Erlangt eine Arbeitnehmerin schuldlos erst nach Ablauf der dreiwöchigen Klagefrist des § 4 Satz 1 KSchG Kenntnis von einer beim Zugang des Kündigungsschreibens ihres Arbeitgebers bereits bestehenden Schwangerschaft, ist die verspätete Kündigungsschutzklage auf ihren Antrag gemäß § 5 Abs. 1 Satz 2 KSchG nachträglich zuzulassen. Das hat das Bundesarbeitsgericht in seinem Urteil vom 03.04.2025 – 2 AZR 156/24 – entschieden.
Positiver Schwangerschaftstest nach Kündigung des Arbeitsverhältnisses
Die betroffene Arbeitnehmerin ist seit 2012 bei dem Arbeitgeber – einem Kleinbetrieb – angestellt. Dieser kündigte das Arbeitsverhältnis ordentlich zum 30.06.2022. Das Kündigungsschreiben ging der Arbeitnehmerin am 14.05.2022 zu.
Rund zwei Wochen nach Zugang des Kündigungsschreibens, am 29.05.2022, führte die Arbeitnehmerin zuhause einen Schwangerschaftstest mit einem positiven Ergebnis durch. Sie bemühte sich sofort um einen Termin beim Frauenarzt, den sie aber erst für den 17.06.22022 bekam.
Mit einer E-Mail und einem Einschreiben mit Rückschein vom 29.05.2022 teilte die Arbeitnehmerin ihrem Arbeitgeber mit, dass sie an diesem Tag einen Schwangerschaftstest durchgeführt hatte, der positiv war. Weiter teilte sie mit, dass sie schnellstmöglich einen Termin bei ihrem Frauenarzt ausmachen werde, um die Schwangerschaft feststellen zu lassen, und das Attest nachreichen werde.
Verspätete Kündigungsschutzklage mit Antrag auf nachträgliche Zulassung
Am 13.06.2022 erhob die Arbeitnehmerin eine Kündigungsschutzklage und beantragte die nachträgliche Zulassung der Klage.
Am 21.06.2022 reichte sie ein Attest ihres Frauenarztes beim Arbeitsgericht ein, das eine bei ihr am 17.06.2022 festgestellte Schwangerschaft in der „ca. 7 + 1 Schwangerschaftswoche“ bestätigte. Ihr Mutterpass wies als voraussichtlichen Geburtstermin den 02.02.2023 aus. Die Rückrechnung vom 02.02.2023 um 280 Tage ergab den Beginn der Schwangerschaft am 28.04.2022. Die Klägerin war zum Zeitpunkt des Zugangs der Kündigung am 14.05.2022 also schwanger.
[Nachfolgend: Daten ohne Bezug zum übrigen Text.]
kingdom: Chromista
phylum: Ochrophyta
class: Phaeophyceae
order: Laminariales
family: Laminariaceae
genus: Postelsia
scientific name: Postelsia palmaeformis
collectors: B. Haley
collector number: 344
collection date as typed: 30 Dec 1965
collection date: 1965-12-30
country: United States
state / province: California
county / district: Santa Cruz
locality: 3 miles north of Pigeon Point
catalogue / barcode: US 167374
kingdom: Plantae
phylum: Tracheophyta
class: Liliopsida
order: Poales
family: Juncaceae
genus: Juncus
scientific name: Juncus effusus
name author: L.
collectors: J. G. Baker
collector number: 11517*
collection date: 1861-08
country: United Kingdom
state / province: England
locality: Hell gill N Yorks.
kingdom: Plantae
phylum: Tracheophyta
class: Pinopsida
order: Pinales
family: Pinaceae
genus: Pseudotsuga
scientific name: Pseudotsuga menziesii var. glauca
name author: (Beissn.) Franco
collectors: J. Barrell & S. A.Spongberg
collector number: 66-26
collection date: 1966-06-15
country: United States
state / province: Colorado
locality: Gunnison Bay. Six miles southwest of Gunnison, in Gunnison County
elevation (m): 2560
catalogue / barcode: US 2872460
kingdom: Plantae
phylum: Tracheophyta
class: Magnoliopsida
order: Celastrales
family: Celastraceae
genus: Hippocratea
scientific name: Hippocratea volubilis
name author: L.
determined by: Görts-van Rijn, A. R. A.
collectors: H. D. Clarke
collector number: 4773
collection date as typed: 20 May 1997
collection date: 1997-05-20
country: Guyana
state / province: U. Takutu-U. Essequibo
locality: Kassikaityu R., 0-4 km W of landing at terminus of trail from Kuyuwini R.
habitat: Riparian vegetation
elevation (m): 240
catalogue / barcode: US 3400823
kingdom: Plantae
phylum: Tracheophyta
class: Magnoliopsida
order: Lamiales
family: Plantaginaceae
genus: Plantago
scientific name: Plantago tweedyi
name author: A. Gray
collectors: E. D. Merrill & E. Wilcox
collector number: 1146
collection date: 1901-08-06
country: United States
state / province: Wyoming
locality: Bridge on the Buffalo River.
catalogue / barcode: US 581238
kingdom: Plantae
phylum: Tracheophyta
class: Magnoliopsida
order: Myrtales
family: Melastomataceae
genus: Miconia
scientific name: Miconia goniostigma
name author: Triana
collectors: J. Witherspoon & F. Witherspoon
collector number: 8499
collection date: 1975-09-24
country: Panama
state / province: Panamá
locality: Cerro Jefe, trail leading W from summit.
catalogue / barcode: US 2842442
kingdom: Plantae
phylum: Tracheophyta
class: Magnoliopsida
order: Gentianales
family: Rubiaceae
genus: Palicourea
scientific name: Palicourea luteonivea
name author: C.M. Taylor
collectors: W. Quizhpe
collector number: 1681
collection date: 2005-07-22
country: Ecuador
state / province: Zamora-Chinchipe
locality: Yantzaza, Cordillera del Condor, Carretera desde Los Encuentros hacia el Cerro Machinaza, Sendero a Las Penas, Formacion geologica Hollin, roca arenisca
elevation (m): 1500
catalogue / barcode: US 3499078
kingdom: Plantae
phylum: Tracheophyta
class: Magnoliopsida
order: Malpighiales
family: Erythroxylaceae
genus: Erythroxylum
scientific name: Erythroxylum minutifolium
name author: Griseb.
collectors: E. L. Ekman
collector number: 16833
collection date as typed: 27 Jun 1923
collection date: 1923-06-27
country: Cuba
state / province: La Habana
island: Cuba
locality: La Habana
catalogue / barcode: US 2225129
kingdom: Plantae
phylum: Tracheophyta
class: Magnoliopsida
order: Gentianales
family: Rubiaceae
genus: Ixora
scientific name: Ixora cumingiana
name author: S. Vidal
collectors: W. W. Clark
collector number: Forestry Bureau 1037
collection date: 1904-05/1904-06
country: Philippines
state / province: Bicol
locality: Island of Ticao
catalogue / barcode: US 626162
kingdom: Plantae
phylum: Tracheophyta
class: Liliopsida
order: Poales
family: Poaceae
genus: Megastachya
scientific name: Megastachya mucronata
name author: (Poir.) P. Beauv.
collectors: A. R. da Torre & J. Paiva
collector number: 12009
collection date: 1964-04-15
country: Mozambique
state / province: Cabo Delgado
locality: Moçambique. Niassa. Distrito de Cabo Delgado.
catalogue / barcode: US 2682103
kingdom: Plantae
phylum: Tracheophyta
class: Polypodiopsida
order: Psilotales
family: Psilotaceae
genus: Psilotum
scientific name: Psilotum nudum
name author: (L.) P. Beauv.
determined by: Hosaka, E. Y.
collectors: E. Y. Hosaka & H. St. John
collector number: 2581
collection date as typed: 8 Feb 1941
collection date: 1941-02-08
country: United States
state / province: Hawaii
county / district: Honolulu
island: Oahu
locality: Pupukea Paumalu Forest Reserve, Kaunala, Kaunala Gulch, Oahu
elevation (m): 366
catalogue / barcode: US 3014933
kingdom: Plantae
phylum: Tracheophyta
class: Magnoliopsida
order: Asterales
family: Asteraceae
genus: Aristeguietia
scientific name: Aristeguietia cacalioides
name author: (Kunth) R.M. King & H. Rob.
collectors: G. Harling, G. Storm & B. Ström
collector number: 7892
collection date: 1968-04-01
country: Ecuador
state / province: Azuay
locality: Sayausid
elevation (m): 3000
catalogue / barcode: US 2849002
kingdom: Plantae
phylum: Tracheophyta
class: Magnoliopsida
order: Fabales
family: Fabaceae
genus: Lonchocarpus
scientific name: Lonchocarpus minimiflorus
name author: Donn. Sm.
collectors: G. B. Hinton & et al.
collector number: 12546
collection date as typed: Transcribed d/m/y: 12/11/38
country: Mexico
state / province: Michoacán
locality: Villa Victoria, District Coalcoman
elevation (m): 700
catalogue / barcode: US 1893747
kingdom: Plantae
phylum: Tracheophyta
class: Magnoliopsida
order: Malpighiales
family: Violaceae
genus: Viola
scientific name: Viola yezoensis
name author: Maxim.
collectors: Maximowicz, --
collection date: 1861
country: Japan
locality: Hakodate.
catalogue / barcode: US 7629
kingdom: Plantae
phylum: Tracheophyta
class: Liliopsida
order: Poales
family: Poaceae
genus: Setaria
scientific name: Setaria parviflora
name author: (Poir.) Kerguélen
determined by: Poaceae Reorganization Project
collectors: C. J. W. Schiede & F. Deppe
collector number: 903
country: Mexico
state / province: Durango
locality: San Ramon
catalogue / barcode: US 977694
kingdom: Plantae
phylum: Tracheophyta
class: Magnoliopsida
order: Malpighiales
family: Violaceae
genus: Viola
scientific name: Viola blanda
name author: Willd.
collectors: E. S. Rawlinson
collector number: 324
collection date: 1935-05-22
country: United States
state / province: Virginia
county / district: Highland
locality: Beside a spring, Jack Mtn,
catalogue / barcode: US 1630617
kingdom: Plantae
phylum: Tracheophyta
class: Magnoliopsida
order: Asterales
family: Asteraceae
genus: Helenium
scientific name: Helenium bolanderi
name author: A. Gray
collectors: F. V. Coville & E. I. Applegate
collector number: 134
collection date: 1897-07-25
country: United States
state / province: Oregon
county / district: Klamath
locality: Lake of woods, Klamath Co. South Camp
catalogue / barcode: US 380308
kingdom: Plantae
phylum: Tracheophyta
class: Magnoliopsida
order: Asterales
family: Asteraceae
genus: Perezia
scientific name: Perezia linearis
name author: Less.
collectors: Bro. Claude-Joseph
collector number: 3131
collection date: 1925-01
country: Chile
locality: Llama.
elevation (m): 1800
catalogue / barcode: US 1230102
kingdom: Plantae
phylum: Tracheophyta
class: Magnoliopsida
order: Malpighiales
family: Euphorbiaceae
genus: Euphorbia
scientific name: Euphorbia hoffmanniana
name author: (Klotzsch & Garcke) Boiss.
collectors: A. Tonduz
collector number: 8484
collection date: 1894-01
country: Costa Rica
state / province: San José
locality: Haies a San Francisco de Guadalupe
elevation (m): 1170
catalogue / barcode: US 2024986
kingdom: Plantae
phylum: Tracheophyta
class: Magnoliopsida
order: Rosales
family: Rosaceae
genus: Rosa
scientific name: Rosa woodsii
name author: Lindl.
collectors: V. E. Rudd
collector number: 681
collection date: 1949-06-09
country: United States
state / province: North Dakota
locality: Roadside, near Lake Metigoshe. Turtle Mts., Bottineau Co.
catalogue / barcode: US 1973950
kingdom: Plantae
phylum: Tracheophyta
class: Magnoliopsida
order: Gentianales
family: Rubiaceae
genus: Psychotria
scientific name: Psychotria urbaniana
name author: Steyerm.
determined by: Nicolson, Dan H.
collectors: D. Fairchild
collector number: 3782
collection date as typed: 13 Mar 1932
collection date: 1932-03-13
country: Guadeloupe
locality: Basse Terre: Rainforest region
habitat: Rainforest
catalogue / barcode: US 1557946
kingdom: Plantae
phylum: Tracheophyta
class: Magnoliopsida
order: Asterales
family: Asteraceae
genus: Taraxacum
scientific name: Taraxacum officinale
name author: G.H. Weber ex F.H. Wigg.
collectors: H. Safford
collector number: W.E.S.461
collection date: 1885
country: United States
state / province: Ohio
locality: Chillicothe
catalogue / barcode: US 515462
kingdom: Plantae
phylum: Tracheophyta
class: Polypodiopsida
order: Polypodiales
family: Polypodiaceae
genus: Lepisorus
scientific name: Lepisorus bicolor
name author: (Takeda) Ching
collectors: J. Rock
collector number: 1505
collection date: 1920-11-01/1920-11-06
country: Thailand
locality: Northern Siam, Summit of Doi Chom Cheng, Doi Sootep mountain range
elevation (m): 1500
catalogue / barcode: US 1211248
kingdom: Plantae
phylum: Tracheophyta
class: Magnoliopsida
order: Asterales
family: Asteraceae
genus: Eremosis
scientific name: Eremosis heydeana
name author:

Die Arbeitnehmerin vertrat den Standpunkt, die Kündigungsschutzklage sei gemäß § 5 Abs. 1 Satz 2 KSchG nachträglich zuzulassen. Der Arbeitgeber vertrat die Auffassung, die Vorschrift sei nicht einschlägig. Die Arbeitnehmerin habe durch den positiven Test innerhalb der noch laufenden dreiwöchigen Klagefrist des § 4 Satz 1 KSchG Kenntnis von der Schwangerschaft erlangt. Da sie innerhalb der Frist keine Kündigungsschutzklage erhoben habe, sei die Kündigung wegen des Fristablaufs wirksam geworden.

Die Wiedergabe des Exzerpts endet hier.